Cairn, Cullen, Co. Wicklow
Co. Wicklow |
Cairns
In the forested hills of Cullen in County Wicklow, a cairn sits on a summit, and nobody has been able to confirm exactly where.
That single phrase, "not located", which occasionally appears against entries for ancient monuments, carries a particular weight. It does not mean the cairn never existed; it means that, despite efforts, no one has pinned it down with certainty. A cairn, in this context, is a mound of heaped stones, often prehistoric in origin, raised over a burial or as a landscape marker on high ground. They are common enough in the Irish uplands, though many have been disturbed, robbed for field walls, or simply swallowed by later planting.

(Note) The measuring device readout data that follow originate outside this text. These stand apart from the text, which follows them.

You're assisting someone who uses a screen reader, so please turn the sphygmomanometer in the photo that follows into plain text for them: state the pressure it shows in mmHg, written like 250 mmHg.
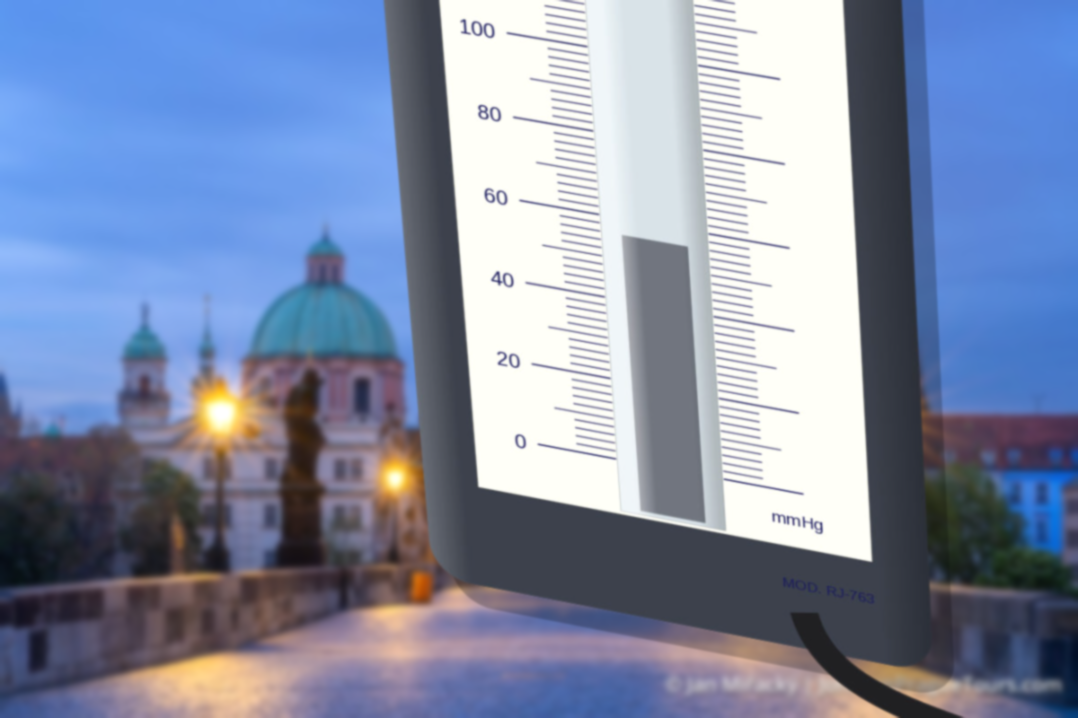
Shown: 56 mmHg
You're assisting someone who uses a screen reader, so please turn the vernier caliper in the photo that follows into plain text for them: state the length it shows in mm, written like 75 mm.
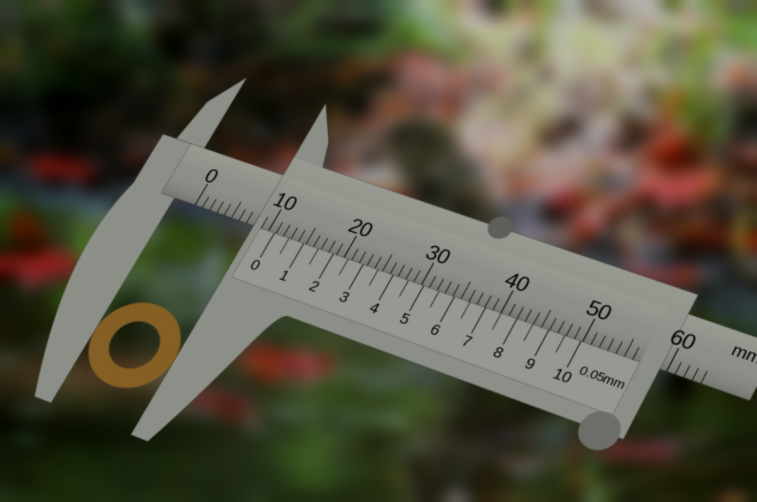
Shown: 10.8 mm
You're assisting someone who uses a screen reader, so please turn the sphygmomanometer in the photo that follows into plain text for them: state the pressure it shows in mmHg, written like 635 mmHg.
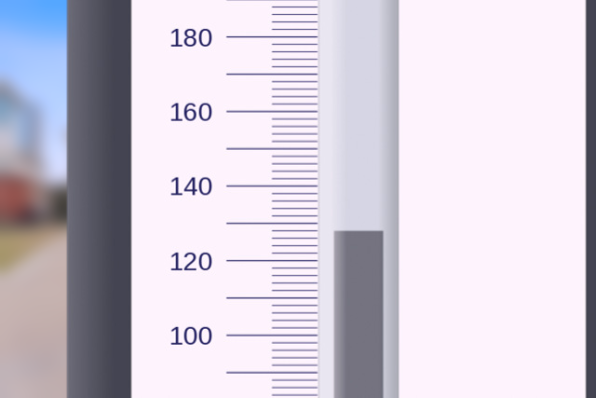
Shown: 128 mmHg
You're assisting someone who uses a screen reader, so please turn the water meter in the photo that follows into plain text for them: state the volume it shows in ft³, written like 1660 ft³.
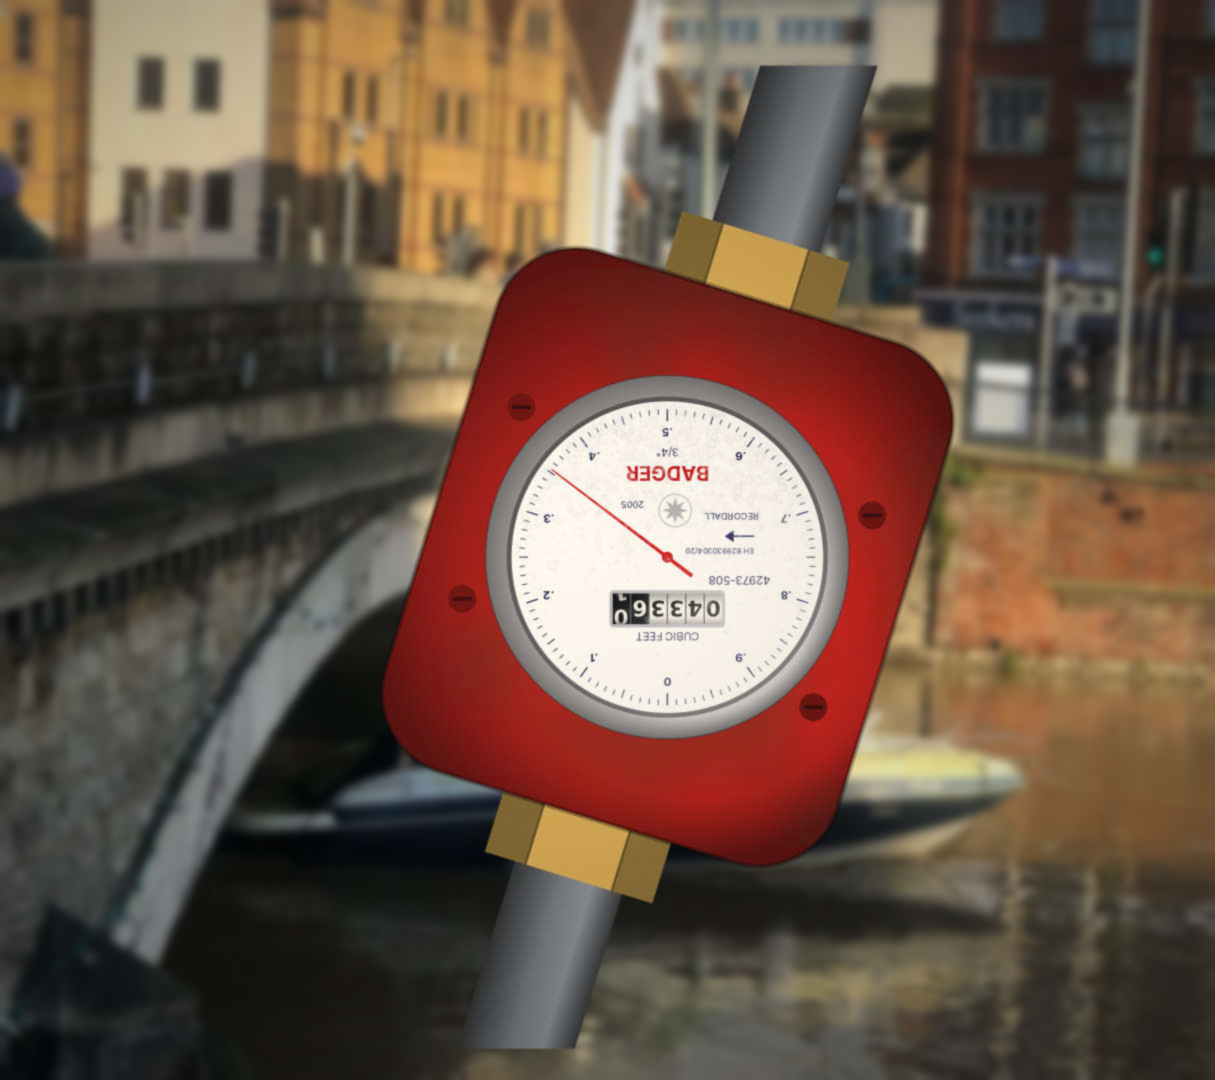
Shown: 43360.35 ft³
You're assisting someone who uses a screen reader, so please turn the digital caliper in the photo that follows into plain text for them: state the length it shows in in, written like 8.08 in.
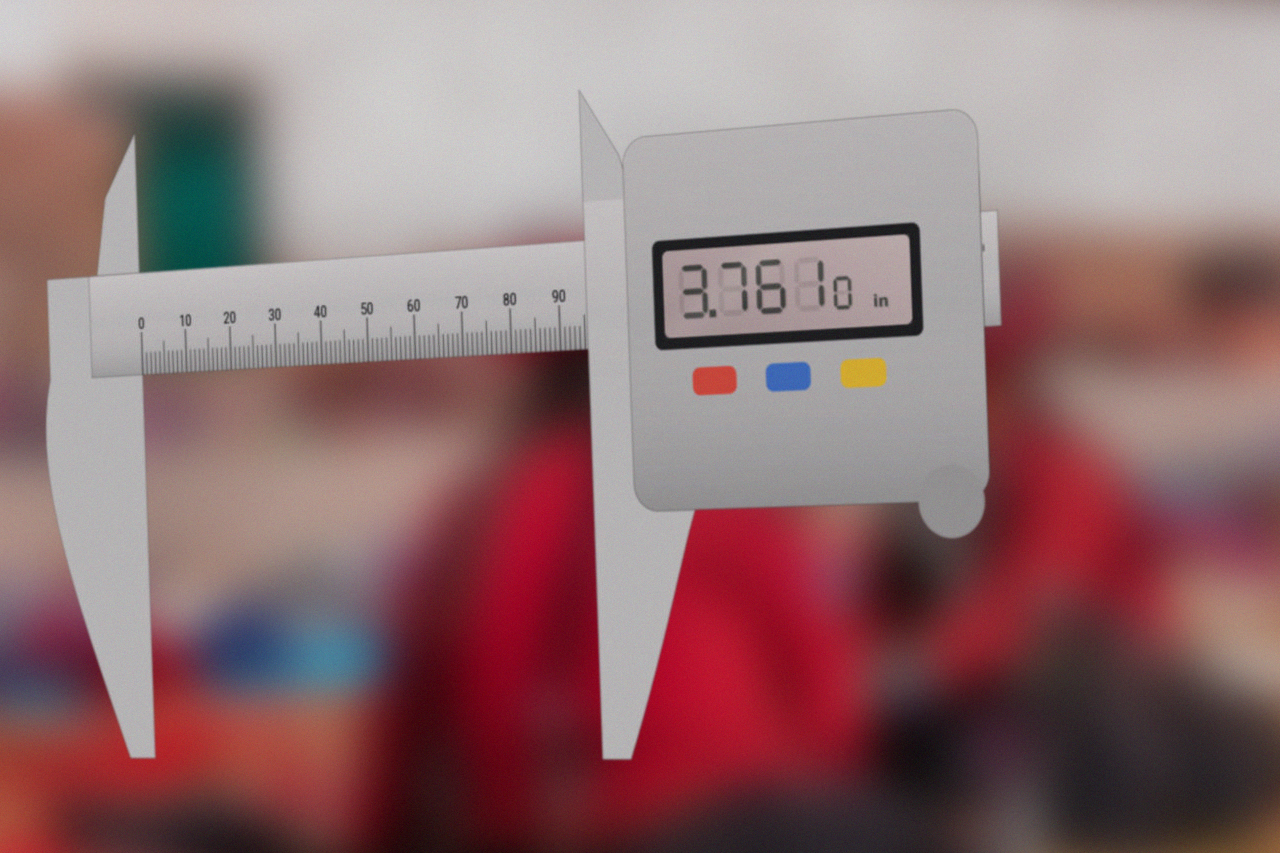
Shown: 3.7610 in
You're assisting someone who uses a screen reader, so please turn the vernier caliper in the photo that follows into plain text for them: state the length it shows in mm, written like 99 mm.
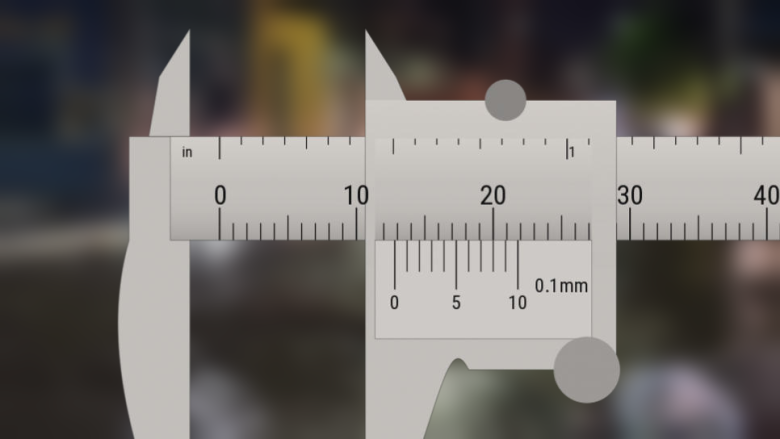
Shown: 12.8 mm
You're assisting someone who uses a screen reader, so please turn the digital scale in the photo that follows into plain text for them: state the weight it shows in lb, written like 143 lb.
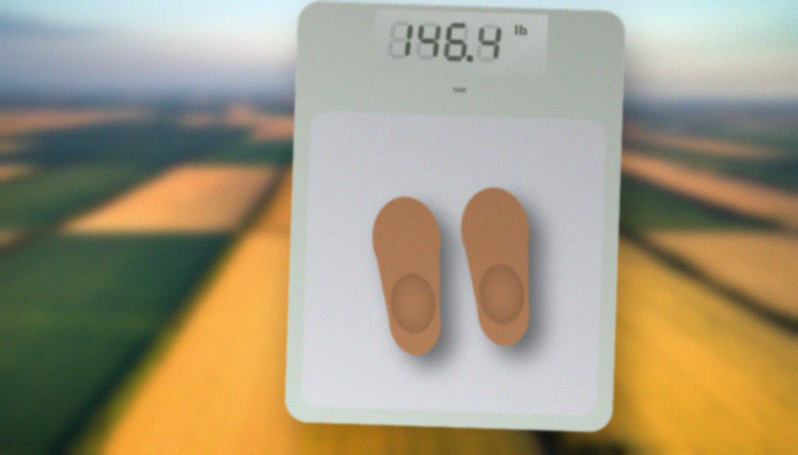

What makes this one linger in the mind is its name. Reynolds, writing in 1973, recorded the local tradition of calling it "the Old Woman". This kind of folk name, attaching a human or feminine identity to a large stone or a mound, has deep roots in Irish landscape tradition. Such names sometimes echo older mythological associations, the hag or cailleach figure who appears in stories connected with high places and ancient monuments across Ireland and Scotland. A related site at Castletimon, not far away in Wicklow, appears to share some connection in the sources, though the precise relationship between the two is not spelled out. Whether the name "the Old Woman" travelled between sites, or whether each carries its own independent tradition, is not recorded.